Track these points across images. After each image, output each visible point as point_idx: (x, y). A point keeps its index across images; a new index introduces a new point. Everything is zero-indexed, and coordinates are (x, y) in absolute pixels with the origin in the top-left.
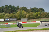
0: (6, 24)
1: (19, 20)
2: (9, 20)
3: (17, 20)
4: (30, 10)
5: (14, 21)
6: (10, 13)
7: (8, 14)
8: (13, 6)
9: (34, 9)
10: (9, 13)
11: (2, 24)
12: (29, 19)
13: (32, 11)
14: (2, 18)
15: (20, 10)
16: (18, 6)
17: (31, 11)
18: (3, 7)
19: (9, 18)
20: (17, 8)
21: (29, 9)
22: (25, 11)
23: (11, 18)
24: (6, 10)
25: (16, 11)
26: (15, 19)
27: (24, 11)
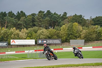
0: (40, 52)
1: (67, 43)
2: (45, 42)
3: (63, 42)
4: (90, 22)
5: (56, 44)
6: (49, 28)
7: (44, 30)
8: (55, 13)
9: (98, 21)
10: (46, 29)
11: (31, 51)
12: (88, 40)
13: (95, 25)
14: (31, 39)
15: (69, 22)
16: (65, 13)
17: (92, 25)
18: (33, 15)
19: (45, 39)
20: (62, 17)
21: (88, 20)
22: (79, 23)
23: (50, 38)
24: (40, 21)
25: (60, 23)
26: (58, 41)
27: (76, 24)
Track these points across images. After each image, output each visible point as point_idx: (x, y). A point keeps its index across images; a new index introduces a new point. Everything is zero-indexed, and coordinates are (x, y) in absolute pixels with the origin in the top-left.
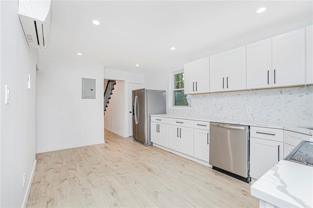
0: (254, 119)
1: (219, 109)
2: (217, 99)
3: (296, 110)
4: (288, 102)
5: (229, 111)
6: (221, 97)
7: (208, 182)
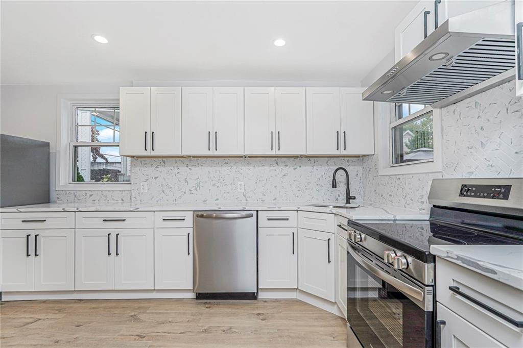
0: (247, 200)
1: (193, 187)
2: (190, 169)
3: (291, 185)
4: (284, 176)
5: (210, 190)
6: (197, 165)
7: (206, 328)
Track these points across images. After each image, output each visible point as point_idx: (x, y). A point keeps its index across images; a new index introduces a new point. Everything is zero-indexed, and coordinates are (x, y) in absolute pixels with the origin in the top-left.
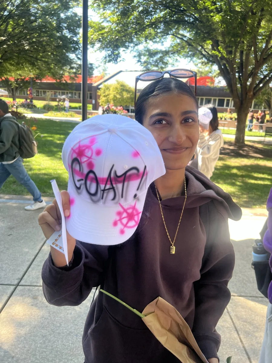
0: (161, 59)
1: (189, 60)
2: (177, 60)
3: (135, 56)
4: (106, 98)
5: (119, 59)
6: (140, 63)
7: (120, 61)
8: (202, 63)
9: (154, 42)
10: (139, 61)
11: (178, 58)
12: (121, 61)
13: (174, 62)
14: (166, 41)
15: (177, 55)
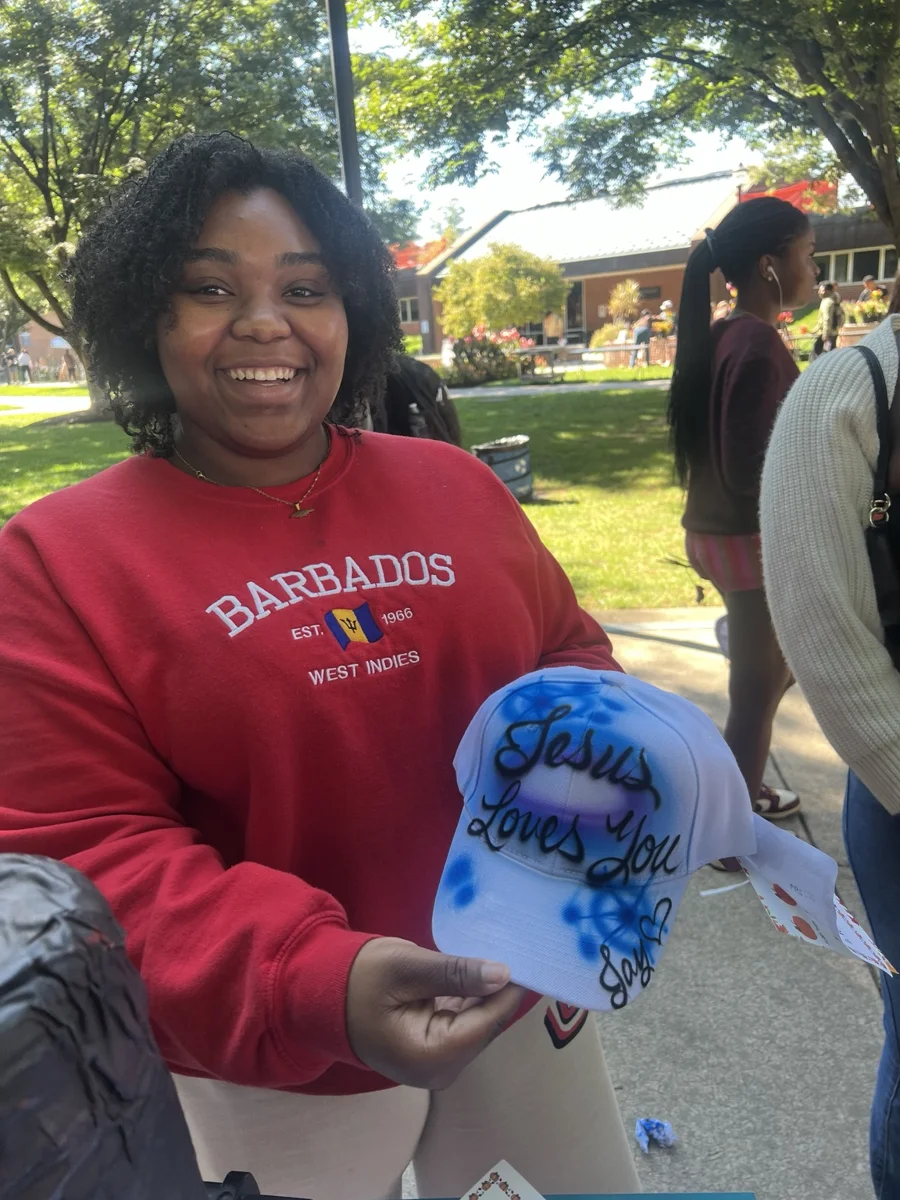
0: (628, 147)
1: (726, 134)
2: (683, 139)
3: (538, 154)
5: (480, 167)
6: (556, 174)
7: (485, 172)
8: (771, 133)
9: (598, 94)
10: (555, 167)
11: (687, 132)
12: (488, 173)
13: (676, 149)
14: (640, 82)
15: (681, 124)
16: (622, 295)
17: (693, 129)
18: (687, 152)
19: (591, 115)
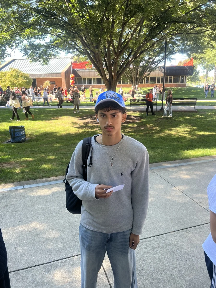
0: (45, 52)
1: (67, 52)
2: (57, 52)
4: (3, 83)
7: (7, 56)
9: (36, 39)
10: (26, 54)
11: (58, 50)
13: (56, 53)
14: (47, 37)
15: (57, 48)
16: (46, 84)
17: (60, 50)
18: (59, 55)
19: (35, 43)
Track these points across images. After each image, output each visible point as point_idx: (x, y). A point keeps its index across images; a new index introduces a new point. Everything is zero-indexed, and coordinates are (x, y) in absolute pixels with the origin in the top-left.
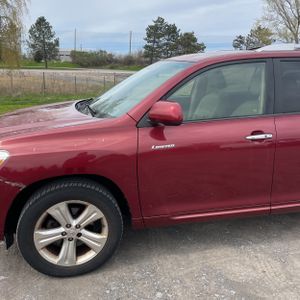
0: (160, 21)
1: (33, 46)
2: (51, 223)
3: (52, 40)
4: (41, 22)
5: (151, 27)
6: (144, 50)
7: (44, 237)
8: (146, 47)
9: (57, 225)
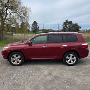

- WHAT TO PRODUCE: Please write out all the data word for word, but keep every picture out.

- EXERCISE OUTPUT:
Track these points across images. After each image, output each visible point as point_idx: (x, y). A point keeps its index across images; a new index introduces a new point. Everything is zero-indexed, and coordinates are (x, y) in absolute pixels with the origin in the top-left.
0: (6, 24)
1: (19, 20)
2: (9, 20)
3: (17, 20)
4: (30, 10)
5: (14, 21)
6: (10, 13)
7: (8, 14)
8: (13, 6)
9: (34, 9)
10: (9, 13)
11: (2, 24)
12: (29, 19)
13: (32, 11)
14: (2, 18)
15: (20, 10)
16: (18, 6)
17: (31, 11)
18: (3, 7)
19: (9, 18)
20: (17, 8)
21: (29, 9)
22: (25, 11)
23: (11, 18)
24: (6, 10)
25: (16, 11)
26: (15, 19)
27: (24, 11)
0: (40, 52)
1: (67, 43)
2: (45, 42)
3: (63, 42)
4: (90, 22)
5: (56, 44)
6: (49, 28)
7: (44, 30)
8: (55, 13)
9: (98, 21)
10: (46, 29)
11: (31, 51)
12: (88, 40)
13: (95, 25)
14: (31, 39)
15: (69, 22)
16: (65, 13)
17: (92, 25)
18: (33, 15)
19: (45, 39)
20: (62, 17)
21: (88, 20)
22: (79, 23)
23: (50, 38)
24: (40, 21)
25: (60, 23)
26: (58, 41)
27: (76, 24)
Track these points across images. After each image, output each visible point as point_idx: (x, y). A point keeps its index across images; a new index introduces a new point. Everything is zero-indexed, and coordinates are (x, y) in absolute pixels with the origin in the top-left.
0: (254, 119)
1: (219, 109)
2: (217, 99)
3: (296, 110)
4: (288, 102)
5: (229, 111)
6: (221, 97)
7: (208, 182)
0: (247, 200)
1: (193, 187)
2: (190, 169)
3: (291, 185)
4: (284, 176)
5: (210, 190)
6: (197, 165)
7: (206, 328)
Track these points across images. After each image, output each visible point as point_idx: (x, y). A point keeps its index across images; a new index introduces a new point. Everything is zero-indexed, and coordinates are (x, y) in absolute pixels with the origin in the top-left.
0: (161, 59)
1: (189, 60)
2: (177, 60)
3: (135, 56)
4: (106, 98)
5: (119, 59)
6: (140, 63)
7: (120, 61)
8: (202, 63)
9: (154, 42)
10: (139, 61)
11: (178, 58)
12: (121, 61)
13: (174, 62)
14: (166, 41)
15: (177, 55)
0: (628, 147)
1: (726, 134)
2: (683, 139)
3: (538, 154)
5: (480, 167)
6: (556, 174)
7: (485, 172)
8: (771, 133)
9: (598, 94)
10: (555, 167)
11: (687, 132)
12: (488, 173)
13: (676, 149)
14: (640, 82)
15: (681, 124)
16: (622, 295)
17: (693, 129)
18: (687, 152)
19: (591, 115)
0: (45, 52)
1: (67, 52)
2: (57, 52)
4: (3, 83)
7: (7, 56)
9: (36, 39)
10: (26, 54)
11: (58, 50)
13: (56, 53)
14: (47, 37)
15: (57, 48)
16: (46, 84)
17: (60, 50)
18: (59, 55)
19: (35, 43)
Track these points across images. After each image, output each visible point as point_idx: (x, y). A point keeps its index across images; a new index introduces a new point. Everything is zero-indexed, and coordinates are (x, y) in absolute pixels with the origin in the top-left.
0: (160, 21)
1: (33, 46)
2: (51, 223)
3: (52, 40)
4: (41, 22)
5: (151, 27)
6: (144, 50)
7: (44, 237)
8: (146, 47)
9: (57, 225)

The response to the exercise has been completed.